Thanks for the feedback so far guys.
xtiTony - my understanding was that there's not an open RAID standard that supports the use of different sized drives. From what you're saying though some do allow you to add additional ddrives without a rebuild? I checked RAID 6 and from what I can tell all it adds if greater resilience, not drive handling flexibility. JBOD is no good to me as resilience is one of my key requirements. Sounds like it works well for you, but not sure it'll give me the flexibility I need as I add adhoc drives in the future.

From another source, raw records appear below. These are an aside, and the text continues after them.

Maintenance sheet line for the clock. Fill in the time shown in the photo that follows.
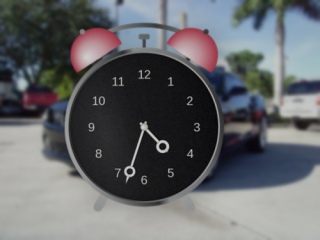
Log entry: 4:33
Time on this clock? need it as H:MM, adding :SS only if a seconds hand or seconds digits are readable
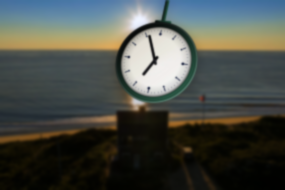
6:56
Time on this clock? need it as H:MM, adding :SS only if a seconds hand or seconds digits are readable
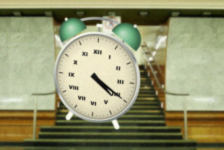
4:20
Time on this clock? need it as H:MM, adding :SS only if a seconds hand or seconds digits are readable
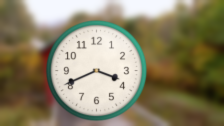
3:41
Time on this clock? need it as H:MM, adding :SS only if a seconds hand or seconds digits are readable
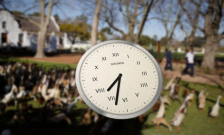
7:33
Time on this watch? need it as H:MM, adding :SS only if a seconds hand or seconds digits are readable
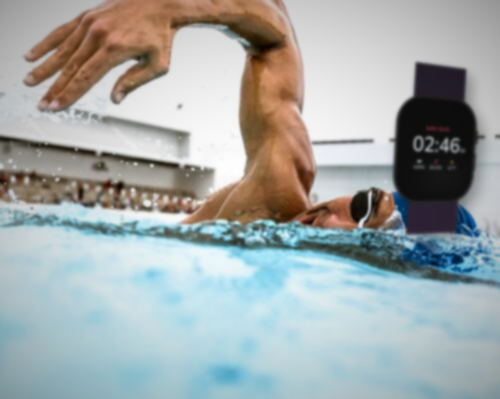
2:46
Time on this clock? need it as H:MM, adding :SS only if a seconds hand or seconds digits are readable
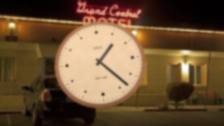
1:23
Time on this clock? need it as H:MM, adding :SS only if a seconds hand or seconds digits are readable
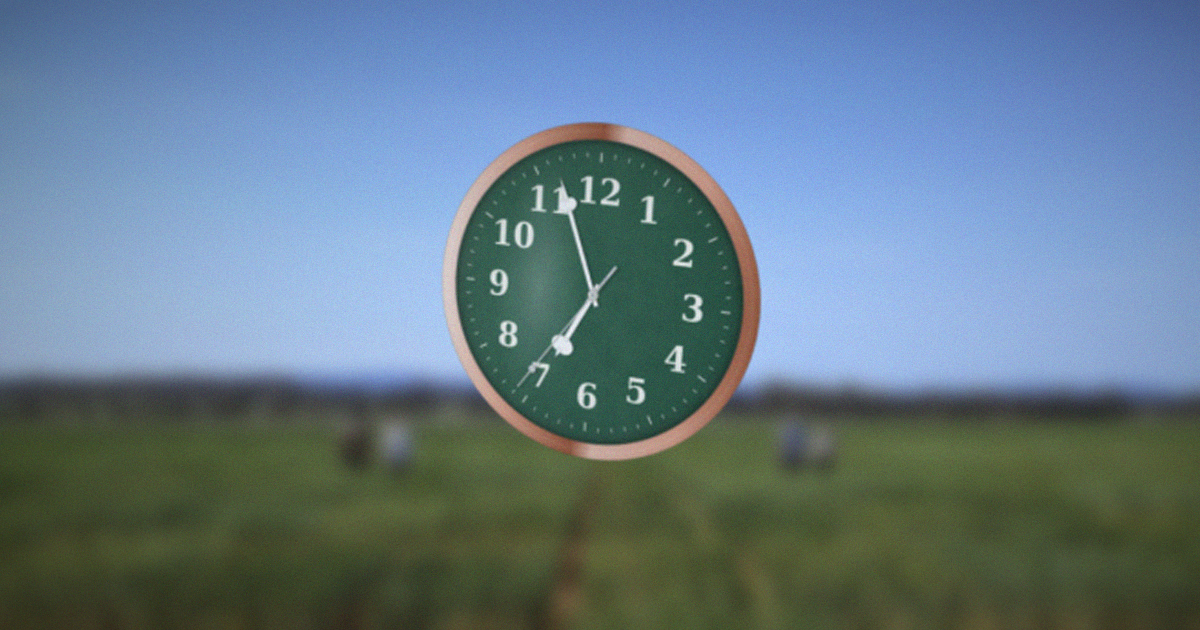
6:56:36
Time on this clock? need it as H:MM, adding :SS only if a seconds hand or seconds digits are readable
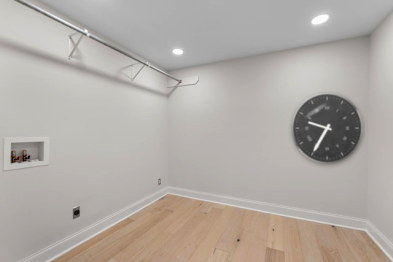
9:35
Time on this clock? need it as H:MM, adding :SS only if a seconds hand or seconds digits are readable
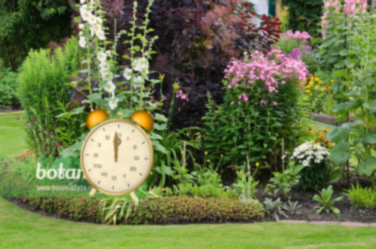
11:59
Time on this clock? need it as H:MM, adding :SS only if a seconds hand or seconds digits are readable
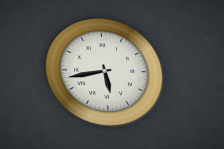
5:43
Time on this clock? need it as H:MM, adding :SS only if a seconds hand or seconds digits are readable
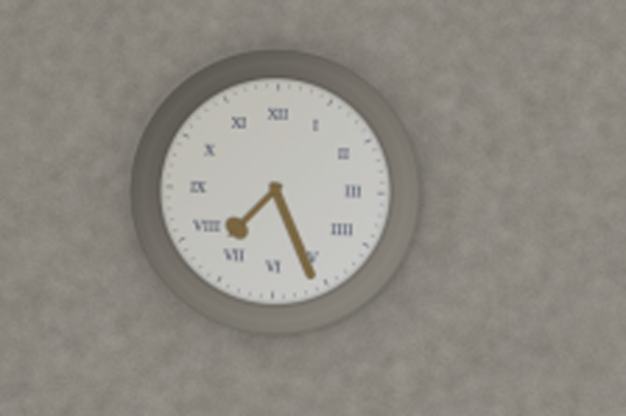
7:26
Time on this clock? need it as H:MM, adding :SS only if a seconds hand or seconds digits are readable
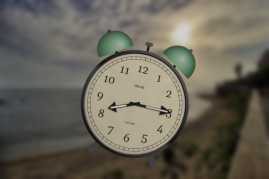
8:15
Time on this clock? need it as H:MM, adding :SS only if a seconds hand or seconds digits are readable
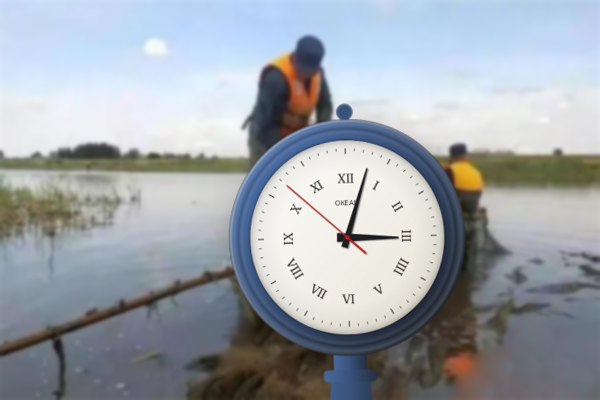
3:02:52
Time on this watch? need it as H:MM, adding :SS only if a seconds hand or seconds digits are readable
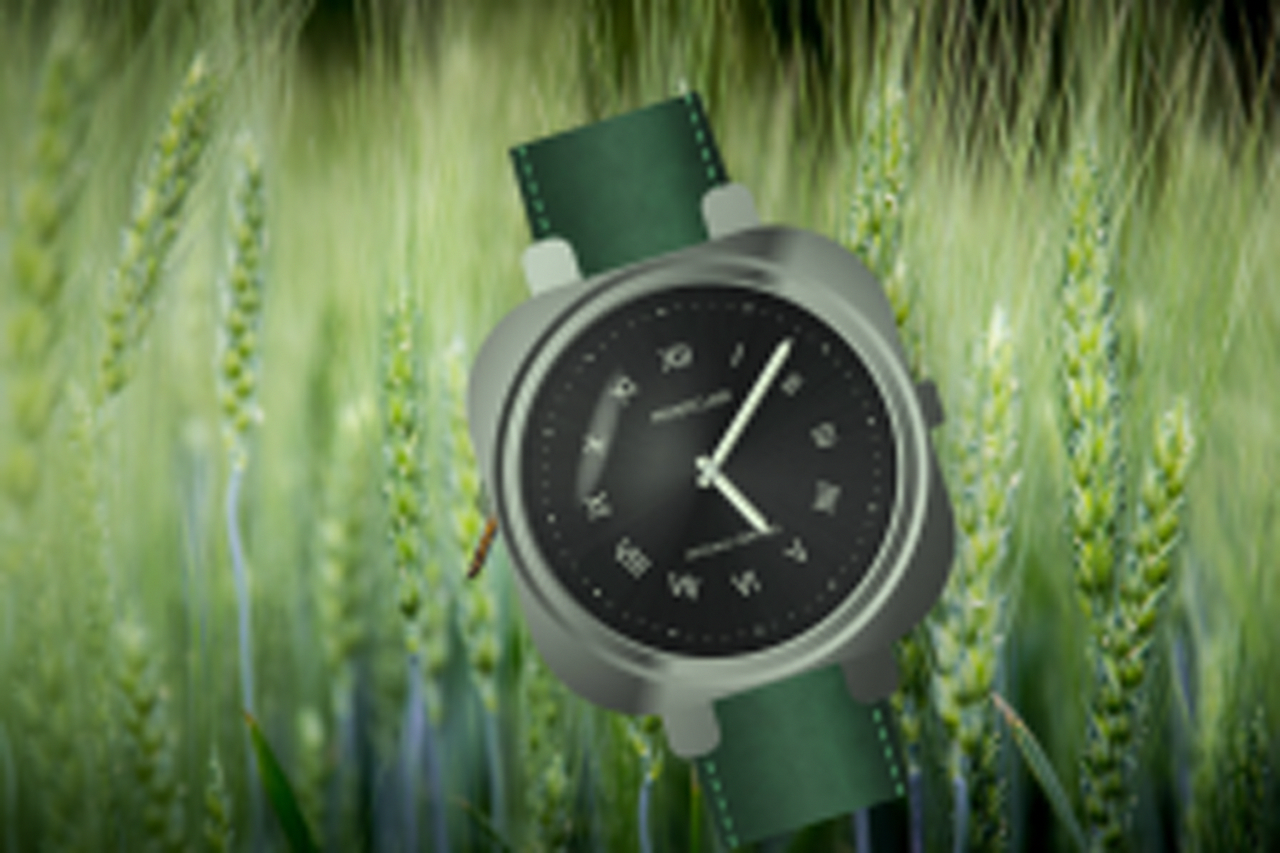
5:08
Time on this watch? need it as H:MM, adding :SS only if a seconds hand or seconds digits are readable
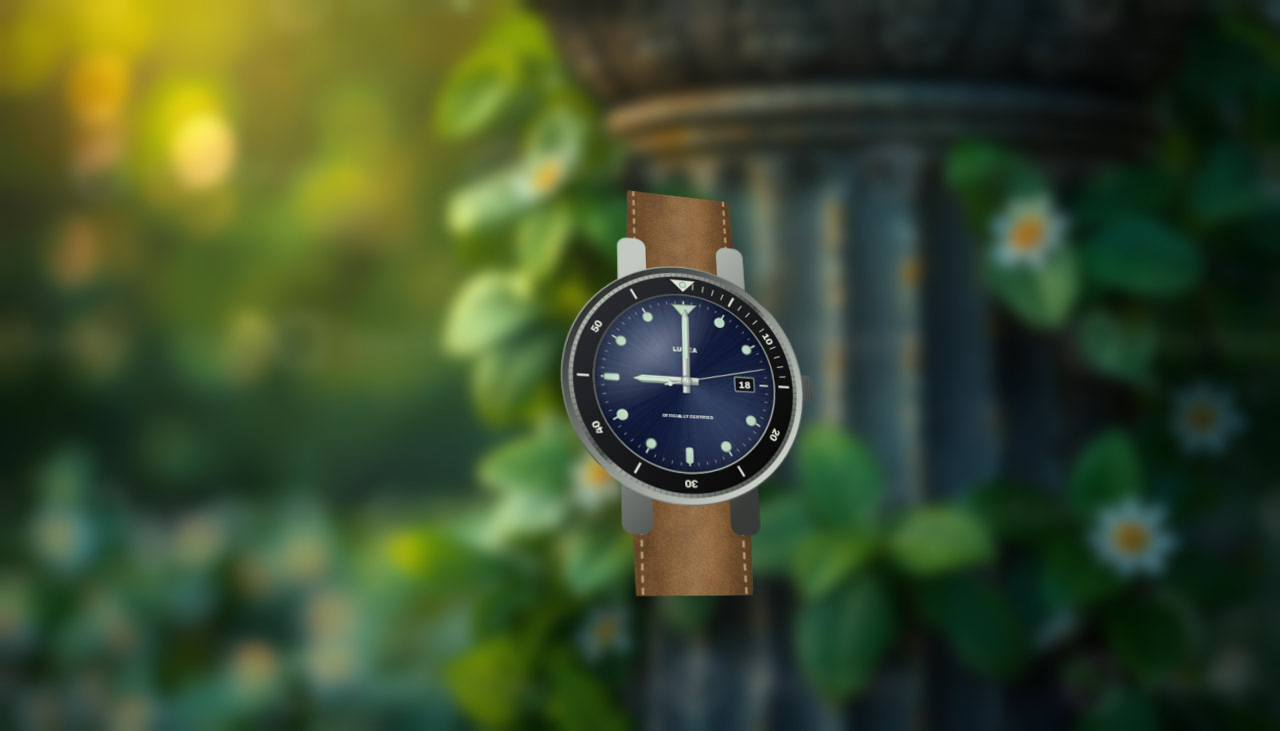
9:00:13
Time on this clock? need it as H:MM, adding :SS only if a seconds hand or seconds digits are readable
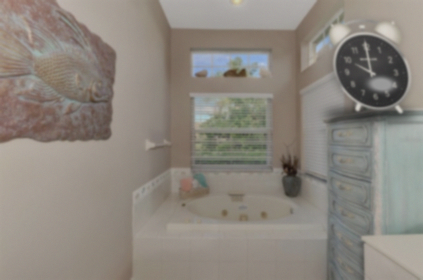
10:00
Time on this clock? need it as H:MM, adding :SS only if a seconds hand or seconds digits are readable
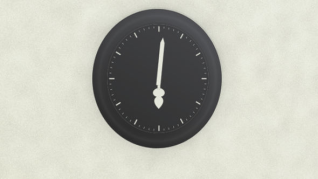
6:01
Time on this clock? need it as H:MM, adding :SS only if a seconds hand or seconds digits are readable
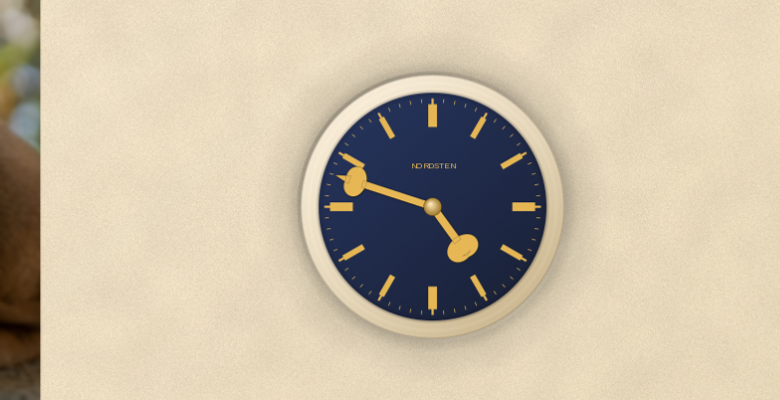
4:48
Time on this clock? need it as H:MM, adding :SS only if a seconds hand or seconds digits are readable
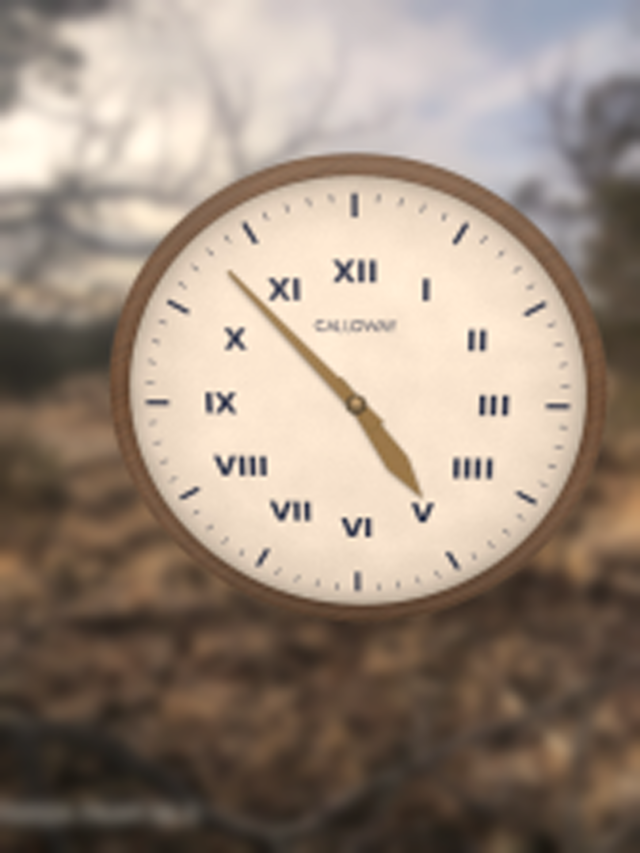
4:53
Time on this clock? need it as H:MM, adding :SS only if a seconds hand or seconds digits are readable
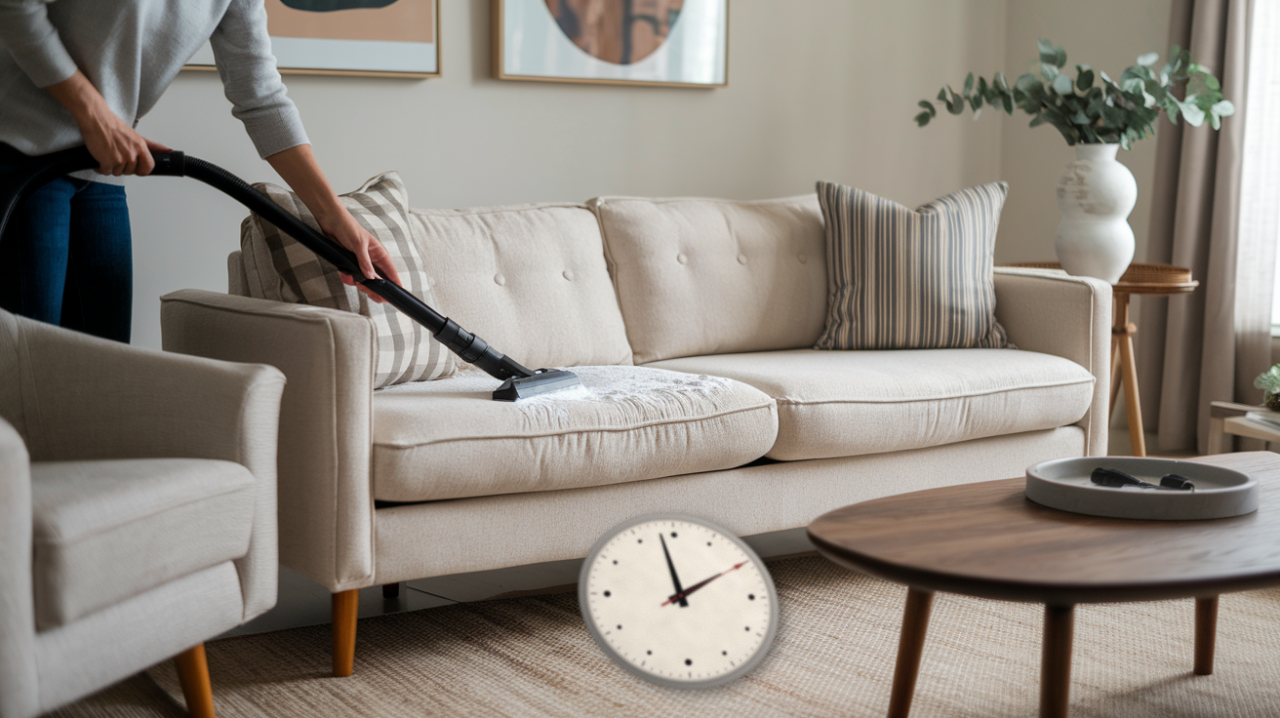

Muxoman - sounds like you've been through the same hoops as I'm considering. In the past I've built all my own PCs and servers, but in this case I'm heavily leaning towards a prebuilt one - there seem to be a few dencent ones available and the cost isn't hideous. From what I've seen I'd expect WHS to perform faster than a NAS - good to hear that's your experience too. Nice to hear you've not hit on any huge pitfalls with it just yet.
Tikker - the Linksys looks good, but I really am after an all in one storage server with built in resilience.
Overall I'm still leaning towards WHS. Sounds like it performs well, and as its cheaper than the NAS options I could make up for the less efficient resilience by using extra disks. One associated question though - I'd ideally want to use eSATA for adding extra storage. Does anyone know of a cost effective multi drive external chassis with eSATA connectivity? I really don't want mutliple external drives cluttering the place up...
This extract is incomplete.